Finally, and perhaps most problematic for employers, the PFA would permit aggrieved employees to recover compensatory and punitive damages, rather than only liquidated damages and back pay as currently provided for by the Equal Pay Act. The PFA also would change the current opt-in collective action process, and would permit claims under the Equal Pay Act to be brought instead as opt-out class actions. These two amendments, combined with the longer statute of limitations on pay claims provided for under the recently enacted Lilly Ledbetter Fair Pay Act, are likely to create a surge in large pay and promotion discrimination class actions.
What Can You Do To Prepare For This Legislation?

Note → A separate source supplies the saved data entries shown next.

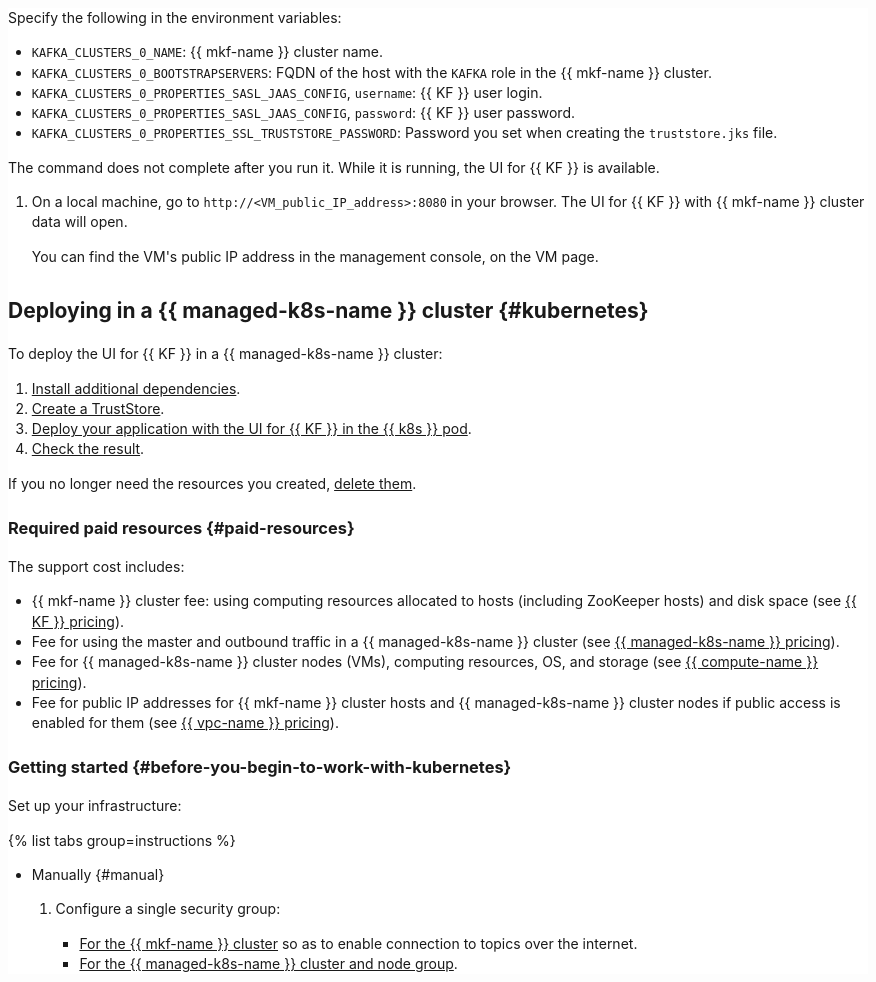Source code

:    Specify the following in the environment variables:

   * `KAFKA_CLUSTERS_0_NAME`: {{ mkf-name }} cluster name.
   * `KAFKA_CLUSTERS_0_BOOTSTRAPSERVERS`: FQDN of the host with the `KAFKA` role in the {{ mkf-name }} cluster.
   * `KAFKA_CLUSTERS_0_PROPERTIES_SASL_JAAS_CONFIG`, `username`: {{ KF }} user login.
   * `KAFKA_CLUSTERS_0_PROPERTIES_SASL_JAAS_CONFIG`, `password`: {{ KF }} user password.
   * `KAFKA_CLUSTERS_0_PROPERTIES_SSL_TRUSTSTORE_PASSWORD`: Password you set when creating the `truststore.jks` file.

   The command does not complete after you run it. While it is running, the UI for {{ KF }} is available.

1. On a local machine, go to `http://<VM_public_IP_address>:8080` in your browser. The UI for {{ KF }} with {{ mkf-name }} cluster data will open.

   You can find the VM's public IP address in the management console, on the VM page.


## Deploying in a {{ managed-k8s-name }} cluster {#kubernetes}

To deploy the UI for {{ KF }} in a {{ managed-k8s-name }} cluster:

1. [Install additional dependencies](#infra-for-kubernetes).
1. [Create a TrustStore](#truststore-for-kubernetes).
1. [Deploy your application with the UI for {{ KF }} in the {{ k8s }} pod](#application-in-pod).
1. [Check the result](#check-result).

If you no longer need the resources you created, [delete them](#clear-out).


### Required paid resources {#paid-resources}

The support cost includes:

* {{ mkf-name }} cluster fee: using computing resources allocated to hosts (including ZooKeeper hosts) and disk space (see [{{ KF }} pricing](../../managed-kafka/pricing.md)).
* Fee for using the master and outbound traffic in a {{ managed-k8s-name }} cluster (see [{{ managed-k8s-name }} pricing](../../managed-kubernetes/pricing.md)).
* Fee for {{ managed-k8s-name }} cluster nodes (VMs), computing resources, OS, and storage (see [{{ compute-name }} pricing](../../compute/pricing.md)).
* Fee for public IP addresses for {{ mkf-name }} cluster hosts and {{ managed-k8s-name }} cluster nodes if public access is enabled for them (see [{{ vpc-name }} pricing](../../vpc/pricing.md)).


### Getting started {#before-you-begin-to-work-with-kubernetes}

Set up your infrastructure:

{% list tabs group=instructions %}

- Manually {#manual}

   1. Configure a single security group:

      * [For the {{ mkf-name }} cluster](../../managed-kafka/operations/connect/index.md#configuring-security-groups) so as to enable connection to topics over the internet.
      * [For the {{ managed-k8s-name }} cluster and node group](../../managed-kubernetes/operations/connect/security-groups.md).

Given the increased focus in Congress and the Obama Administration on fair pay legislation, employers must be proactive in ensuring that their pay practices are defensible. Critically reviewing pay practices and policies before litigation will enhance an employer’s ability to defend itself and/or mitigate potential damages exposure. One way to do this is through a comprehensive pay audit. To be effective, however, pay audits must be statistically sound and should therefore be conducted by well-trained individuals, preferably experienced attorneys. Using experienced, independent attorneys to conduct or oversee audits ensures that proper statistical techniques are employed and helps to avoid exacerbating potential problems with pay through inaccurate or incomplete audit results. Not only this, but audits conducted by attorneys likely will be shielded from disclosure under the attorney-client privilege. In addition to conducting pay audits, employers also should take a critical look at their job descriptions, hiring process and promotion protocols to ensure pay and promotion decisions are appropriately vetted and documented.